Schnellkraft kann durch Methoden sowohl aus dem Krafttraining als auch aus dem Schnelligkeitstraining verbessert werden. Beim Krafttraining werden dazu Krafttrainingsübungen und beim Schnelligkeitstraining Sprintübungen genutzt, die du entsprechend modifizierst. Der Hauptunterschied in den Belastungsnormativen ist, dass beim krafttrainingsbasierten Schnellkrafttraining die Intensitäten bei über 30 % von der Maximalkraft liegen und im schnelligkeitsbasierten Training bei unter 30 %. Auf der Seite "Schnelligkeit" erfährst du mehr über die Schnellkraft und die dazugehörigen Trainingsmethoden.

Maximalkraft kennzeichnet die höchstmögliche Kraft, die deine Sportler*innen selbstbestimmt gegen einen Widerstand erzeugen können.

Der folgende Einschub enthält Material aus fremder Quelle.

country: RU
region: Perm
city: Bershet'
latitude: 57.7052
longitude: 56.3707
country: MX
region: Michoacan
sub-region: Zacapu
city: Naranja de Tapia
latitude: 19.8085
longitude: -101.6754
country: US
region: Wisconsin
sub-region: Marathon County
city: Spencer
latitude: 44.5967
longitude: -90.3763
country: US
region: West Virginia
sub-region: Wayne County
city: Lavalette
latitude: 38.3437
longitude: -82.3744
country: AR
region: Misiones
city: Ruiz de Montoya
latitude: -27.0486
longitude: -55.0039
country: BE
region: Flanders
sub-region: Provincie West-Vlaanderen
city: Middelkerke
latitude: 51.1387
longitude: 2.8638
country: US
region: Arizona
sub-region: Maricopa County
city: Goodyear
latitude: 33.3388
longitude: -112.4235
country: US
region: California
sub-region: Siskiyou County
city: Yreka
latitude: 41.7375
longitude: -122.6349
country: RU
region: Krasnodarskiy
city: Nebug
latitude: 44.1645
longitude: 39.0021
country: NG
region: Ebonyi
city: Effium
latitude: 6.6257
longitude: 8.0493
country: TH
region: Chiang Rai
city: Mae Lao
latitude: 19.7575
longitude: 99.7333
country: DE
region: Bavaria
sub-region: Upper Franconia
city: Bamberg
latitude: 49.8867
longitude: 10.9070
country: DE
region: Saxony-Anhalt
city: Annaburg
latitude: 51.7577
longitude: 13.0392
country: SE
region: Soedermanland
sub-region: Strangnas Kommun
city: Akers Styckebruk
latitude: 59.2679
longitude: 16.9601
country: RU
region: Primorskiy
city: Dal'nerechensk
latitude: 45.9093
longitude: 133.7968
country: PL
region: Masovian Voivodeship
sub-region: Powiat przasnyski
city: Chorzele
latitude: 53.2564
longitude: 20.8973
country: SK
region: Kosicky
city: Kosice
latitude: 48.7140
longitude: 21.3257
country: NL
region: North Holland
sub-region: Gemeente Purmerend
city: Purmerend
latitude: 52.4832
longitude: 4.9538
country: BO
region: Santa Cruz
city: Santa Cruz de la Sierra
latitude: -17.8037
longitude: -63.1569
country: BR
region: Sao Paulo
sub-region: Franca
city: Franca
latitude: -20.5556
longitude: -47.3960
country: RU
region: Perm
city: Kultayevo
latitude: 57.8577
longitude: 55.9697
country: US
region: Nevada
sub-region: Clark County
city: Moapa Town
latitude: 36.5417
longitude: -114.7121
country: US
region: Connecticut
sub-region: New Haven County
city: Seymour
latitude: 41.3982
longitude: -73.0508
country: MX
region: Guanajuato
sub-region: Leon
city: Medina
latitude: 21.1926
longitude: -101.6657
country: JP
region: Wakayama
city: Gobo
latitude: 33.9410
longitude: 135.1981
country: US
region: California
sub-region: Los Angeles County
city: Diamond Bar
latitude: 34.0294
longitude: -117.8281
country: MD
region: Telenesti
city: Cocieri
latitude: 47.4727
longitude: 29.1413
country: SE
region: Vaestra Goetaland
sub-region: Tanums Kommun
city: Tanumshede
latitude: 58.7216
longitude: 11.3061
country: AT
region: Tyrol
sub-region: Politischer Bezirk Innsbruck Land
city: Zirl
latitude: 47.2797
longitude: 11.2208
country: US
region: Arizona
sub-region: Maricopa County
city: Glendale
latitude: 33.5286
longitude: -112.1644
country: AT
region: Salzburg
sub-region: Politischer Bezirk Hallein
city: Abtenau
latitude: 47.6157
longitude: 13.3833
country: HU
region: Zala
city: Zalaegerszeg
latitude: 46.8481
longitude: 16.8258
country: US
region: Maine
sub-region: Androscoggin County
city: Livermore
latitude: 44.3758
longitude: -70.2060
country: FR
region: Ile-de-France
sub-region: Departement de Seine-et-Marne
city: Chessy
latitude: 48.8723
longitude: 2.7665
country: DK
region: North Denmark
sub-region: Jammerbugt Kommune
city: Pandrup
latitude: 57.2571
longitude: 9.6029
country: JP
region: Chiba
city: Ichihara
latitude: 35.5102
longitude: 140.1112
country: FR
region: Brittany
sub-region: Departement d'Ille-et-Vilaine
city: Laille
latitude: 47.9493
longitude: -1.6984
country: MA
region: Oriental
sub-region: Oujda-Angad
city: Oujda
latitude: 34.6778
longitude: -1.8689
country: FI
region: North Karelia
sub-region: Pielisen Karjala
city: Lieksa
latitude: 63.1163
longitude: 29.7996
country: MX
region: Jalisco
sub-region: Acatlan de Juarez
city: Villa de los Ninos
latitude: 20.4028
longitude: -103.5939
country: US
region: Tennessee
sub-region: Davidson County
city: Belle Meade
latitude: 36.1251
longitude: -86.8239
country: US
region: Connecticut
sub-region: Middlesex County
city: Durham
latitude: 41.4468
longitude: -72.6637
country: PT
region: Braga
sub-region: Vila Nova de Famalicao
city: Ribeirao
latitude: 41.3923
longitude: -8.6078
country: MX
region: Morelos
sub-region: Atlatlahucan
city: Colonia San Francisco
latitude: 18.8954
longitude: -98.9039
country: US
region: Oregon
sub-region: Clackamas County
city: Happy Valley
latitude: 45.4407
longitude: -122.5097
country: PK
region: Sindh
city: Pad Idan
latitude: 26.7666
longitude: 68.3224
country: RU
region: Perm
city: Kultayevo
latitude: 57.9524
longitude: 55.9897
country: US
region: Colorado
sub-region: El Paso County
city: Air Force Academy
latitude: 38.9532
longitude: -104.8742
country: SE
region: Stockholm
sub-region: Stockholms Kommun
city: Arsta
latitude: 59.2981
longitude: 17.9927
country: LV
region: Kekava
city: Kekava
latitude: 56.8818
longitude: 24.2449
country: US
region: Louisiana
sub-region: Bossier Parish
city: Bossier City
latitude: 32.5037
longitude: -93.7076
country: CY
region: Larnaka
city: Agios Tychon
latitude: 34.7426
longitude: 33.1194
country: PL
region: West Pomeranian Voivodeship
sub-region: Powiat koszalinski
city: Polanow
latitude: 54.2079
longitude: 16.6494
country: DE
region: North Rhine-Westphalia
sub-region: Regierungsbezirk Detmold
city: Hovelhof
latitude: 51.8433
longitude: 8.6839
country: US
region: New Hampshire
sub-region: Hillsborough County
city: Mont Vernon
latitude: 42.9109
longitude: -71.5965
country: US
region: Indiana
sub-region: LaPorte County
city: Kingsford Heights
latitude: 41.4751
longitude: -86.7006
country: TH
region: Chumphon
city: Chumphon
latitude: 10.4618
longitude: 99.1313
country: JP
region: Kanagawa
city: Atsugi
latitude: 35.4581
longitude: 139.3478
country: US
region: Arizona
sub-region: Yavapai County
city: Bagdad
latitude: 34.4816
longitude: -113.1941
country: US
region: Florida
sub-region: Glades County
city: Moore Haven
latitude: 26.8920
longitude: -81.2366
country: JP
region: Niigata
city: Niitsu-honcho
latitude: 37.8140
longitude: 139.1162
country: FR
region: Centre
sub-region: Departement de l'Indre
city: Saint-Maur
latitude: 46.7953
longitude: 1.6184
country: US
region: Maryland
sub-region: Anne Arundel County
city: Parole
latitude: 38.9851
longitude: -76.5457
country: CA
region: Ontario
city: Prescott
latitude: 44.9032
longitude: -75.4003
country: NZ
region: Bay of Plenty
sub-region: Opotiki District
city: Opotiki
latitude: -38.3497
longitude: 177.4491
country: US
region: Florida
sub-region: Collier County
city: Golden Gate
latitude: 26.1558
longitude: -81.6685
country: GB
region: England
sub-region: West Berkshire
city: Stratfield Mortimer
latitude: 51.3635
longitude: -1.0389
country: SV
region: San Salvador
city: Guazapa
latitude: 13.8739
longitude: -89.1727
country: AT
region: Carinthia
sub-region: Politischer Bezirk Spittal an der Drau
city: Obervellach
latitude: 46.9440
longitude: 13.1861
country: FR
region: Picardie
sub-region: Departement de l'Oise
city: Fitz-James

Die Maximalkraft kann über wachsende Muskelmasse verbessert werden oder darüber, wie gut die Muskeln neuronal angesteuert werden können. Zu Beginn des Krafttrainings werden die Verbesserung in der Maximal- und Schnellkraftleistung deiner Sportler*innen auf neuronale Verbesserungen zurückzuführen sein, unabhängig von der gewählten Methode. Je länger sie Krafttraining durchführen, desto eher bestimmt die Methode den Effekt, durch die sie ihre Kraft verbessern. In diesem Kapitel fokussieren wir uns auf die Verbesserung der Maximalkraft durch Erhöhung der Muskelmasse.

Kraftausdauer ist die Fähigkeit, möglichst viel Kraft bei dauerhafter Belastung zu produzieren und aufrechtzuerhalten. Ziel ist, bei einer bestimmten Wiederholungszahl oder einer definierten Belastungsdauer die Abnahme der Muskelleistung möglichst gering zu halten. Die Kraftausdauer ist neben den in diesem Kapitel beschriebenen Parametern auch von der Energiebereitstellung abhängig.

Empfehlungen für die methodische Gestaltung von Krafttraining:

  • Erst mit einfachen Übungen mit eigenem Körpergewicht starten, dann mit Zusatzgewichten arbeiten.
  • Erst bilaterale Basisübungen (z. B. Kniebeuge) trainieren, dann einfache unilaterale (z. B. Ausfallschritt), dann komplexe unilaterale Übungen (z. B. einbeinige Kniebeuge) trainieren.
  • Erst mit wenigen Wiederholungen und niedrigeren (oder keinen) Gewichten starten, dann die Belastung progressiv steigern.

Empfehlung für die Anordnung von Übungen innerhalb einer Sportstunde:

  • Erst große, dann kleine Muskelgruppen trainieren.
  • Erst mehrgelenkige (z. B. Kniebeuge), dann eingelenkige Übungen (z. B. isolierter Beinbeuger) ausführen.
  • Koordinativ herausfordernde Übungen zu Beginn einer Trainingseinheit durchführen (d. h. im ermüdungsfreien Zustand).
  • Die Übungen ausgeglichen verteilen (z. B. Training sowohl der vorderen als auch der hinteren Oberschenkelmuskulatur).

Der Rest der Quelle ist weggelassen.